É uma parábola que vem nos livros antigos. Nesses tempos esquecidos, os monges tinham por hábito construir os seus conventos nos ermos afastados do barulho do mundo. Sobretudo nas montanhas, onde só a natureza e os horizontes lavados lhes faziam companhia. Não era só para fugir ao mundo e à confusão da cidade. É certo que a teologia da fuga do mundo era cartilha corrente nessa época. Mas os antigos não se refugiavam nos ermos só para fugir ao mundo. Mais do que o que deixavam, motivava-os o que iam encontrar. No silêncio e na solidão, a presença de Deus era mais transparente. Os monges sentiam-no por ali e com Ele conviviam. Era essa presença que tanto os fazia cantar a todas as horas como viver em silêncio o dia todo. Era um silêncio que falava mais que todas as palavras.
Ora aconteceu que um belo dia, um peregrino cansado dos negócios e da confusão da cidade, tomou o seu alforge e o seu bordão e lá vai ele bater às portas de um desses oásis na montanha. Queria fazer a experiência do silêncio e da solidão.
O primeiro monge que encontrou estava junto de um poço a tirar água para o convento. Não procurou segundo, e logo ali o peregrino perguntou ao monge que é que se aprendia com a solidão e o silêncio.

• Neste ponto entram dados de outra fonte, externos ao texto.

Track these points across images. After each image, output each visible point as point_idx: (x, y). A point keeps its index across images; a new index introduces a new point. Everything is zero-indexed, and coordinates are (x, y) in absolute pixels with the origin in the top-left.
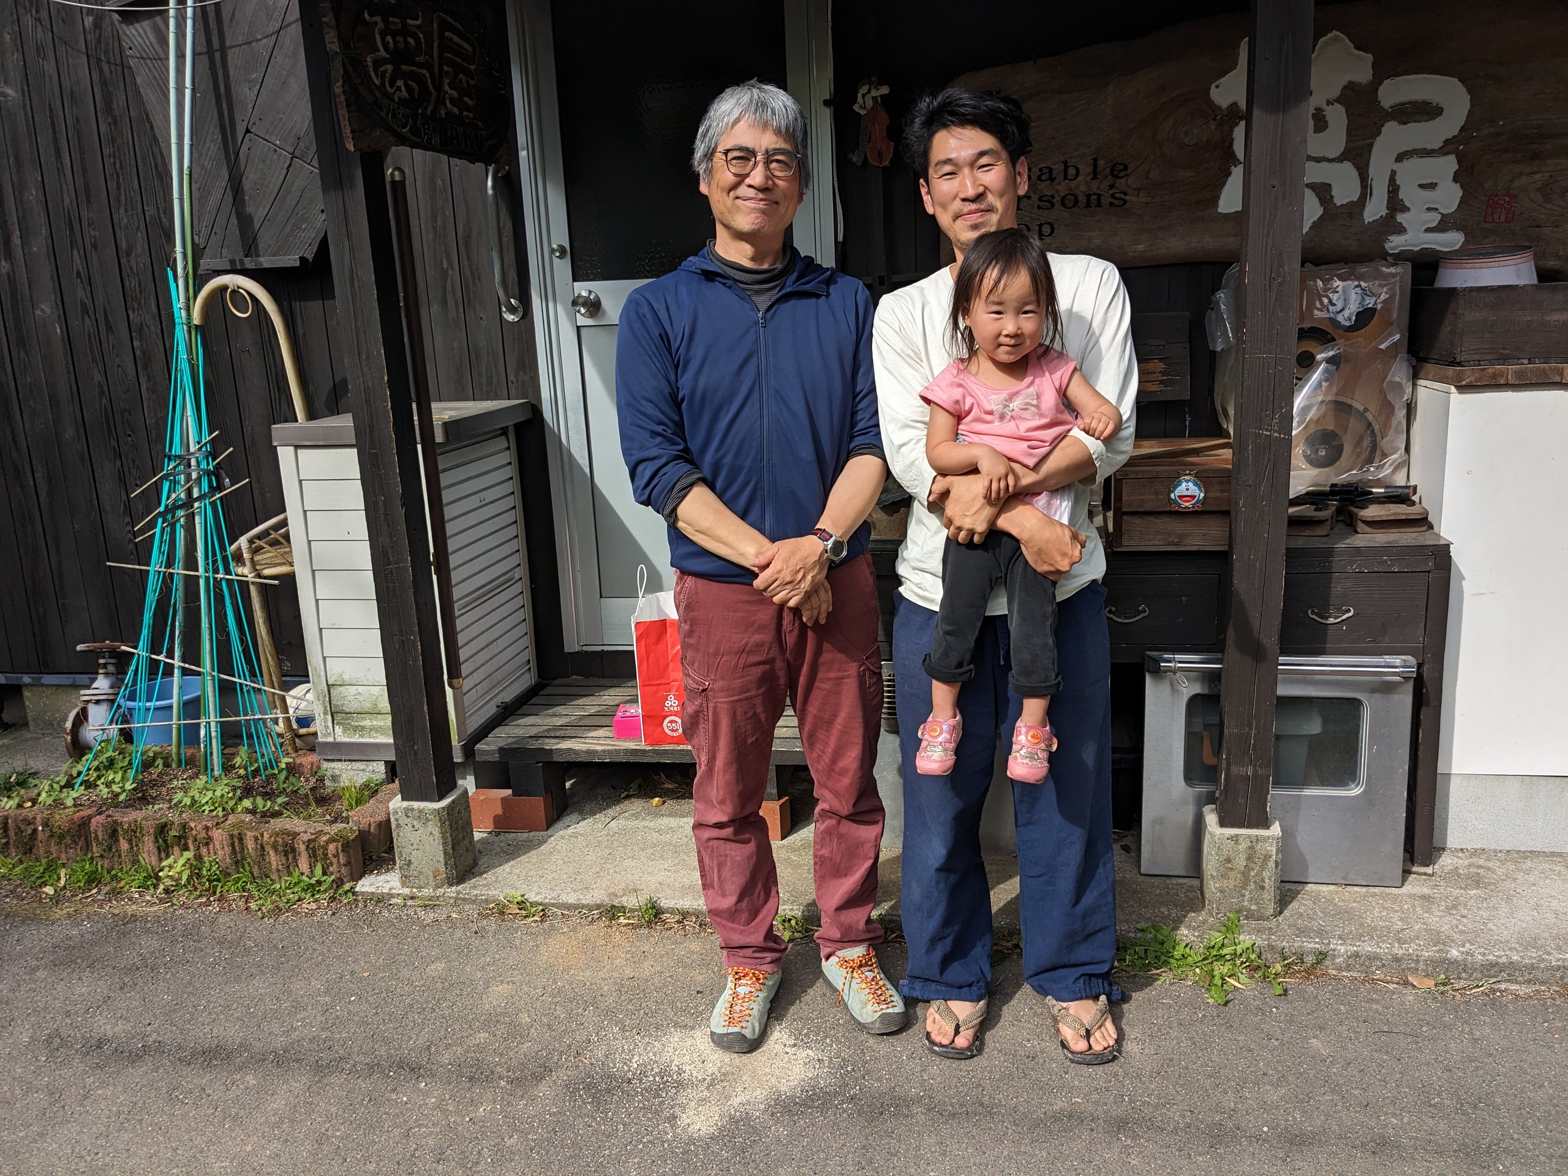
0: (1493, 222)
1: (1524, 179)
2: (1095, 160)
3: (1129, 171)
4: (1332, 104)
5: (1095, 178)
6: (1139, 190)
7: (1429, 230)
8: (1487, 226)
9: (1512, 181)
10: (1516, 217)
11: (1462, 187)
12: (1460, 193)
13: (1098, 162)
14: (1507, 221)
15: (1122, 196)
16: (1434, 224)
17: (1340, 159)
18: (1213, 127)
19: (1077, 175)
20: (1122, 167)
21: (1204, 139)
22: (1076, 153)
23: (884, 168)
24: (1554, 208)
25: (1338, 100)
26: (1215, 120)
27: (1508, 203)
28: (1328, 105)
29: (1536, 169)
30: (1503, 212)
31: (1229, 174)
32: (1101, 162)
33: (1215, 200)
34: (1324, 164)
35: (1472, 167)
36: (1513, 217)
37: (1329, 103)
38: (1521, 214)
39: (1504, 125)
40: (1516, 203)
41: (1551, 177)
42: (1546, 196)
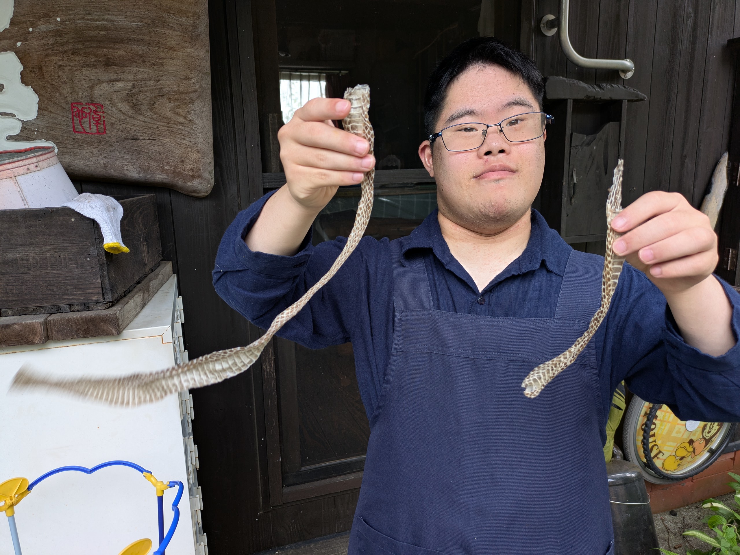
0: (84, 132)
1: (105, 88)
7: (10, 138)
8: (78, 136)
9: (92, 88)
10: (108, 127)
11: (36, 91)
12: (35, 98)
14: (98, 132)
16: (16, 132)
24: (146, 120)
27: (95, 112)
29: (115, 77)
30: (93, 122)
35: (40, 68)
36: (105, 129)
38: (112, 124)
39: (63, 22)
40: (103, 112)
41: (134, 86)
42: (134, 107)
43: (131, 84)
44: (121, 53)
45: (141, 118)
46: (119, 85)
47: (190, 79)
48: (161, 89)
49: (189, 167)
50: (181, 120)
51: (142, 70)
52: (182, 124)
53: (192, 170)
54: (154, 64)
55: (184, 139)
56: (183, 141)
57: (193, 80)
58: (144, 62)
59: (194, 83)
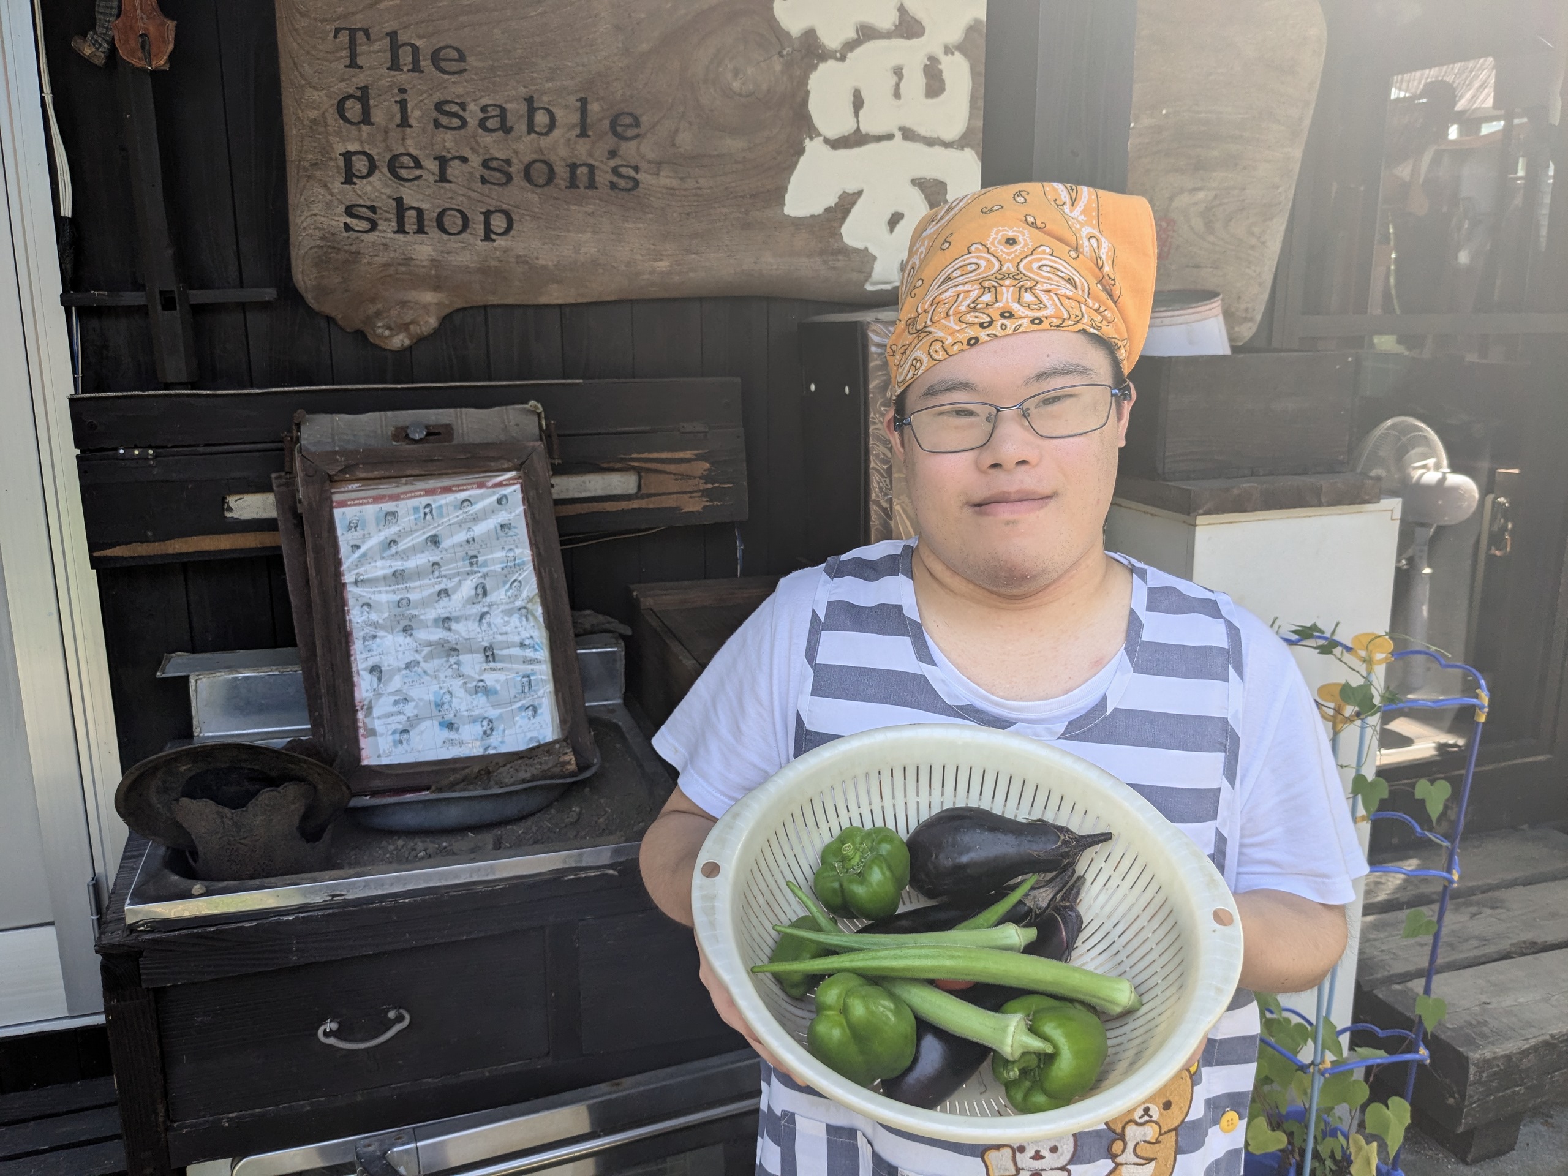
1: (1183, 199)
2: (584, 101)
3: (642, 130)
4: (953, 54)
5: (583, 134)
6: (659, 164)
10: (1172, 252)
13: (589, 107)
15: (632, 173)
17: (961, 143)
18: (778, 68)
19: (552, 125)
20: (628, 120)
21: (764, 87)
22: (550, 85)
23: (154, 73)
24: (1216, 242)
25: (961, 48)
26: (781, 55)
27: (1165, 231)
28: (946, 53)
29: (1199, 184)
31: (801, 151)
32: (594, 107)
33: (778, 194)
34: (938, 150)
36: (1169, 253)
37: (948, 50)
38: (1178, 247)
39: (1167, 116)
40: (1174, 231)
41: (1216, 196)
42: (1209, 227)
43: (1212, 194)
44: (1215, 153)
45: (1211, 238)
46: (1201, 195)
47: (1278, 188)
48: (1244, 200)
49: (1243, 306)
50: (1253, 241)
51: (1230, 175)
52: (1253, 247)
53: (1247, 310)
54: (1245, 168)
55: (1249, 268)
56: (1247, 271)
57: (1280, 189)
58: (1236, 165)
59: (1280, 193)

O monge lançou o balde ao poço e respondeu ao peregrino:
– Olha para o fundo do poço. Que é que vês lá dentro?
O homem debruçou-se sobre o poço, olhou para dentro e respondeu:
– Não vejo nada; só a água a mexer-se.
O monge mandou-o esperar algum tempo, esperou que a água acalmasse e disse ao ao peregrino
– Olha agora. Que é que vês no fundo do poço?
– Ah! Respondeu o peregrino, agora vejo-me a mim próprio, reflectido na água.
O monge concluiu:
– Pois é. Quando se mergulha o balde, a água fica agitada e nada se vê. Mas quando a água está tranquila, tu vês-te a ti mesmo. É esta a experiência do silêncio: no silêncio e na calma o homem vê-se a si mesmo.
Eu penso que um dos valores mais afetados por esta viragem conciliar foi a perda do silêncio. As Novas Constituições dos nossos institutos ainda falam dele. Já não do “grande silêncio” dos tempos antigos, mas de certos espaços da comunidade reservados ao silêncio e à intimidade da comunidade. Mas a verdade é que ninguém o toma a sério. Estamos ainda muito na onda de outros valores que o Concílio nos fez descobrir como os da comunicação e da palavra. São talvez os leigos que nos estão a ajudar a redescobrir os tempos e os lugares de silêncio. Não é verdade que os ermitérios e as casas de oração estão a recuperar o seu espaço um pouco por toda a parte?